EXERCISE GOAL | One part of the entries below is wanted: the lines from the one containing "cit., p. 9." through the one containing "cit.; Brodie, The absolute weapon … op. cit.". Write those out exactly and nothing else.

(Items from a data source)
□ □ □ □
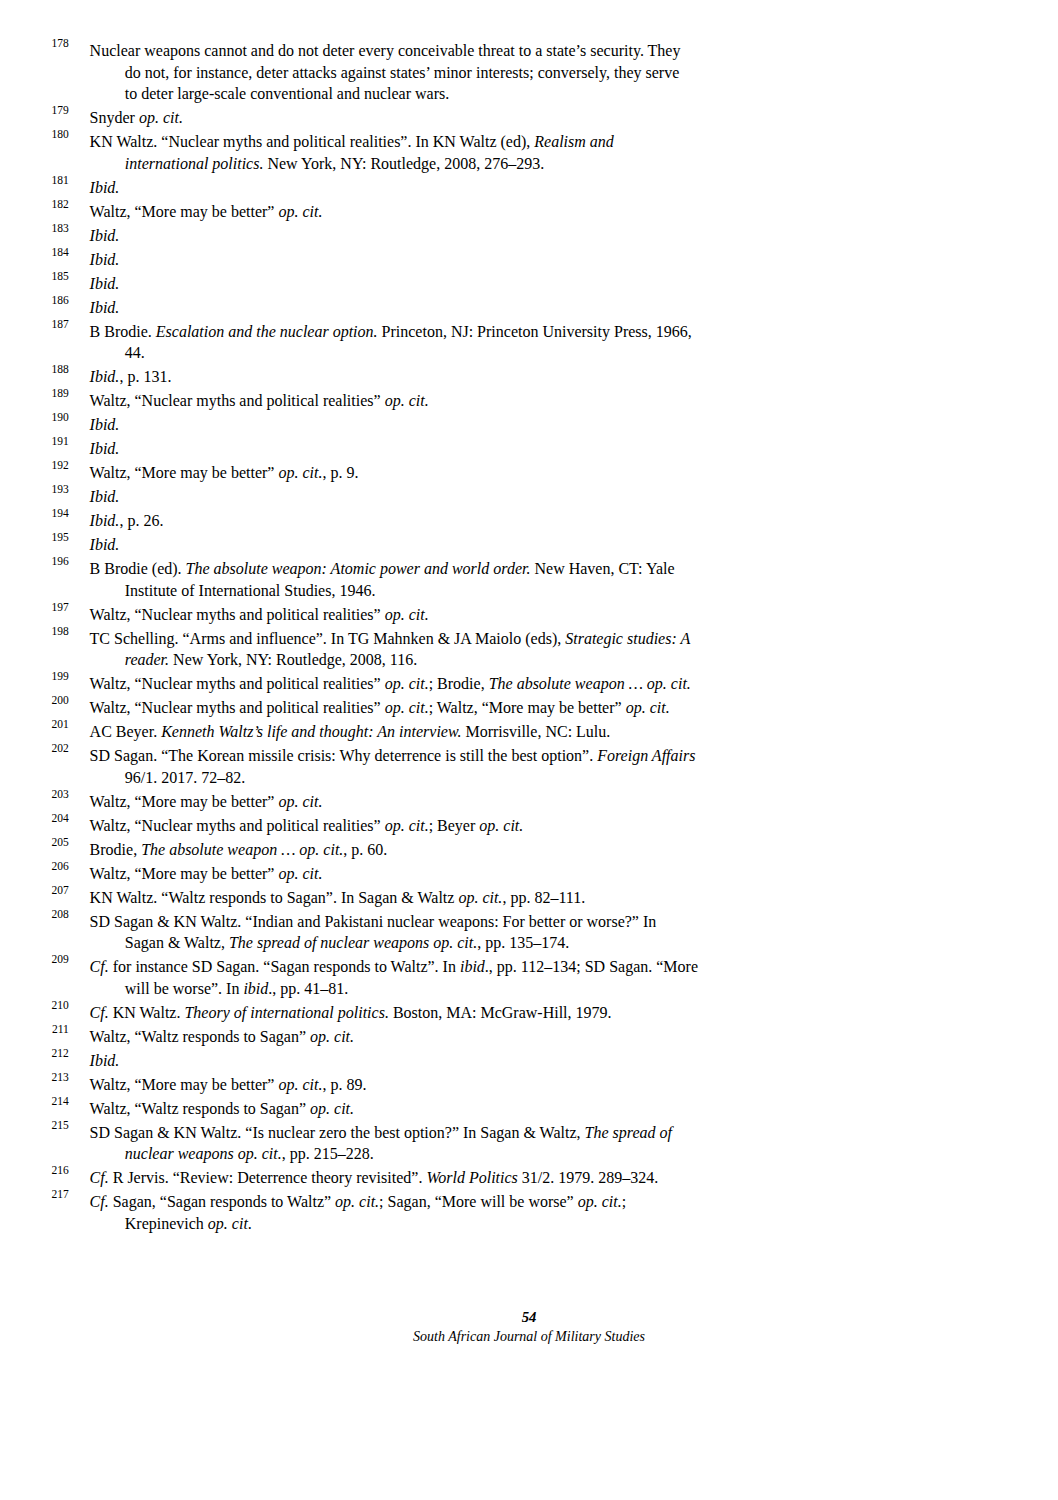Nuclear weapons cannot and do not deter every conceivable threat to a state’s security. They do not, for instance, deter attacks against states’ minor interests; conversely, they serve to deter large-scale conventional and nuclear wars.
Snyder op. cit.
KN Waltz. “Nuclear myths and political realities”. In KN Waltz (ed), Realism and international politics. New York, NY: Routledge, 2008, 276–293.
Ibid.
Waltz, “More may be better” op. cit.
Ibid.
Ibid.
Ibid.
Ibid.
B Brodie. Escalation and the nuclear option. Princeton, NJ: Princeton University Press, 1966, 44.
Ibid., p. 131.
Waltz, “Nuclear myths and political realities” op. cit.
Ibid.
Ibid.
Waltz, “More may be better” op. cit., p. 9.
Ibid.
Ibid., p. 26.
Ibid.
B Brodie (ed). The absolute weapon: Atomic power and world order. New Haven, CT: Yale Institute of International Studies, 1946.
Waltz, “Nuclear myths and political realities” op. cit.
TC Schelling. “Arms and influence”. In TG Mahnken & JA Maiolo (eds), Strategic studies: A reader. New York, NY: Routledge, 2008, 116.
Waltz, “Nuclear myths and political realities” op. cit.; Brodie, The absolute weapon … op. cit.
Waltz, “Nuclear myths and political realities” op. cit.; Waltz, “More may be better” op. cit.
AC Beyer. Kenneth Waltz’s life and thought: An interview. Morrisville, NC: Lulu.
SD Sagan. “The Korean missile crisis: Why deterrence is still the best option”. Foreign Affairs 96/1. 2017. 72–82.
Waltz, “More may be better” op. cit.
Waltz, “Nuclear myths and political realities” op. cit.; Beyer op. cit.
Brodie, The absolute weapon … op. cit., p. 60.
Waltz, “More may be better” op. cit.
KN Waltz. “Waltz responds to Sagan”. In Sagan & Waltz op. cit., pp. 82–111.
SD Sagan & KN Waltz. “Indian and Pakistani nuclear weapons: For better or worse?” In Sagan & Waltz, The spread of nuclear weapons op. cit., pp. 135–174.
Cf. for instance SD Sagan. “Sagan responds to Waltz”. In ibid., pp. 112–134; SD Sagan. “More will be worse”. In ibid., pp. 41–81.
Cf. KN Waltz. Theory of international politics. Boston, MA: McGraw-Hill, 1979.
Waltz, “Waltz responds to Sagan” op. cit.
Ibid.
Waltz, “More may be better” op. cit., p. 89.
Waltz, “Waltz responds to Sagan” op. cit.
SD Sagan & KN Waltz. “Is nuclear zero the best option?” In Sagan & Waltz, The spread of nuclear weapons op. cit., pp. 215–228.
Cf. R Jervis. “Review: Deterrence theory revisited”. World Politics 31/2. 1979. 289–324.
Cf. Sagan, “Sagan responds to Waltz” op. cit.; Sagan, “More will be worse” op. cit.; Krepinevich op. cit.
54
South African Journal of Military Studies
□ □ □ □
RESPONSE AREA |
Waltz, “More may be better” op. cit., p. 9.
Ibid.
Ibid., p. 26.
Ibid.
B Brodie (ed). The absolute weapon: Atomic power and world order. New Haven, CT: Yale Institute of International Studies, 1946.
Waltz, “Nuclear myths and political realities” op. cit.
TC Schelling. “Arms and influence”. In TG Mahnken & JA Maiolo (eds), Strategic studies: A reader. New York, NY: Routledge, 2008, 116.
Waltz, “Nuclear myths and political realities” op. cit.; Brodie, The absolute weapon … op. cit.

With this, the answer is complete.